Con los ahorros que le quedaban, Yuliya consiguió los tres pasajes. La ruta: Bogotá, Panamá, Ámsterdam y, finalmente, Astaná -la capital de Kasajistán. Más de 22 horas de viaje con dos niños menores de siete años. Embarcaron el avión de Copa Airlines en El Dorado. Llegaron hacia medianoche a Panamá y ahí se dio cuenta de que su pesadilla estaba lejos de terminar. Una funcionaria panameña le preguntó sobre la visa o el pasaporte kazako de la bebé. Nadie, ni en el aeropuerto ni en la agencia de viajes, le advirtió que los colombianos necesitan permiso para entrar a ese país.

“Fui muy ingenua. Tenía el recuerdo del viaje de Camilo a Kazajistán y nunca le pidieron nada. Después me enteré de que había viajado con su pasaporte uruguayo y que los colombianos sí necesitaban visa”, dice. Los devolvieron en un vuelo a la madrugada y aquí, sin un lugar para pasar la noche, Yuliya llamó a la familia de Mendoza en busca de ayuda. Y la ha recibido hasta el día de hoy mientras resuelven los papeles para la visa de la niña, un proceso burocrático que la tiene atrapada en suelo colombiano.

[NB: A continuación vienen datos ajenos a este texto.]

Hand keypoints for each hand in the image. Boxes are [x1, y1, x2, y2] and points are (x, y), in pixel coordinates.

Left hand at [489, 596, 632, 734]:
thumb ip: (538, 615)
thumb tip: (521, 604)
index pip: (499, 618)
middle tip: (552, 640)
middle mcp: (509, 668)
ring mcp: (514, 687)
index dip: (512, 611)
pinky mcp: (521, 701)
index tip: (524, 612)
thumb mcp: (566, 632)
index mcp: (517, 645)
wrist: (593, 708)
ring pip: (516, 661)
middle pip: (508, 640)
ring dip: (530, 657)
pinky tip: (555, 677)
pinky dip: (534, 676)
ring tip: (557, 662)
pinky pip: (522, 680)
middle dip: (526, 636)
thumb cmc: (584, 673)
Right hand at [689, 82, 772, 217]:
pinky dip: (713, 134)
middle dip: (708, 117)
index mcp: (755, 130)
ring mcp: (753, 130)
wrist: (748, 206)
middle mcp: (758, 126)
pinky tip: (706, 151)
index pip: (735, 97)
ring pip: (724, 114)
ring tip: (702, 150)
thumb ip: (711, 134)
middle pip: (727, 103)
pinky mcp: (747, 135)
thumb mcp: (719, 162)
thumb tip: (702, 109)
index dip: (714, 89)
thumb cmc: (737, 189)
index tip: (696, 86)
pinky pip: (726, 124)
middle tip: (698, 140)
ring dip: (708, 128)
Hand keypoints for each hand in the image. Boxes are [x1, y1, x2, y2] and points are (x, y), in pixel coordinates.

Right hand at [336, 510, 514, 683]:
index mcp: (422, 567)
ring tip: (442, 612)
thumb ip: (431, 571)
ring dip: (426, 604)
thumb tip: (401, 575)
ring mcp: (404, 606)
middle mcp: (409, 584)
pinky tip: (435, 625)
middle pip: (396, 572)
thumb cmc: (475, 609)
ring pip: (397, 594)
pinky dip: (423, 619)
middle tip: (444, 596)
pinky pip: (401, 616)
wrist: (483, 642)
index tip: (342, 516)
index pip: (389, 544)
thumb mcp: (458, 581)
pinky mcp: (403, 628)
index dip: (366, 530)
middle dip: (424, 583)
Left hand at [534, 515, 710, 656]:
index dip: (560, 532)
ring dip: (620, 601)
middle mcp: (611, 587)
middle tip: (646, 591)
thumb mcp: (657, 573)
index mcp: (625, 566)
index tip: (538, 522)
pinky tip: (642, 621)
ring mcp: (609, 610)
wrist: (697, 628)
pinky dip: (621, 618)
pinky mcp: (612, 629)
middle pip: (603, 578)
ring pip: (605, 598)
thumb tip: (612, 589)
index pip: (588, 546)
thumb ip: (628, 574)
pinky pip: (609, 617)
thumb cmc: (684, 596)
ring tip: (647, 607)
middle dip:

En Colombia, no hay consulado ni embajada de Kazajistán. La más cercana está en Brasil, en donde ya se encuentra el caso de Yuliya y los funcionarios hacen los posible por darle la visa a la niña lo más pronto posible. Para hacerlo, la bebé necesita una invitación de su abuela quien la deben enviar junto con el registro de nacimiento, el divorcio de sus papás y su permiso de salir. Todos están en perfecto orden, con su respectivo apostillaje, en el consulado.

Pero Kazajistán, no acepta el tipo de apostillaje digital que se maneja desde hace un tiempo en Colombia. Le pidieron a Yuliya -como si no fuera suficiente con todo lo que ha vivido- que le pidiera a la Cancillería colombiana que enviara un certificado que explicara que en Colombia efectivamente, el tipo de apostillaje que se realiza es digital. A toda carrera, el Ministerio de Relaciones envió la carta a la Embajada de Colombia en Brasil y ahora, están a la espera de que las autoridades de Kazajistán den el visto bueno para darle, por fin, la visa a la niña.

Mencionar nombres, lugares y fechas es, para Yuliya, aterrador. Las 24 horas del día se las pasa pensando en que, en cualquier momento, va a perder el permiso de salida o la custodia de sus niños. Teme por su vida, pues dice que no está segura de los límites de Camilo Mendoza. “Para mí no tiene sentido quedarme aquí. Por más que me insistan. Pienso en el futuro de mis hijos y de mi carrera también. Aquí no tengo nada. Necesito irme pronto”, dice.

*Nombre modificado por solicitud de Yuliya Mokrushina.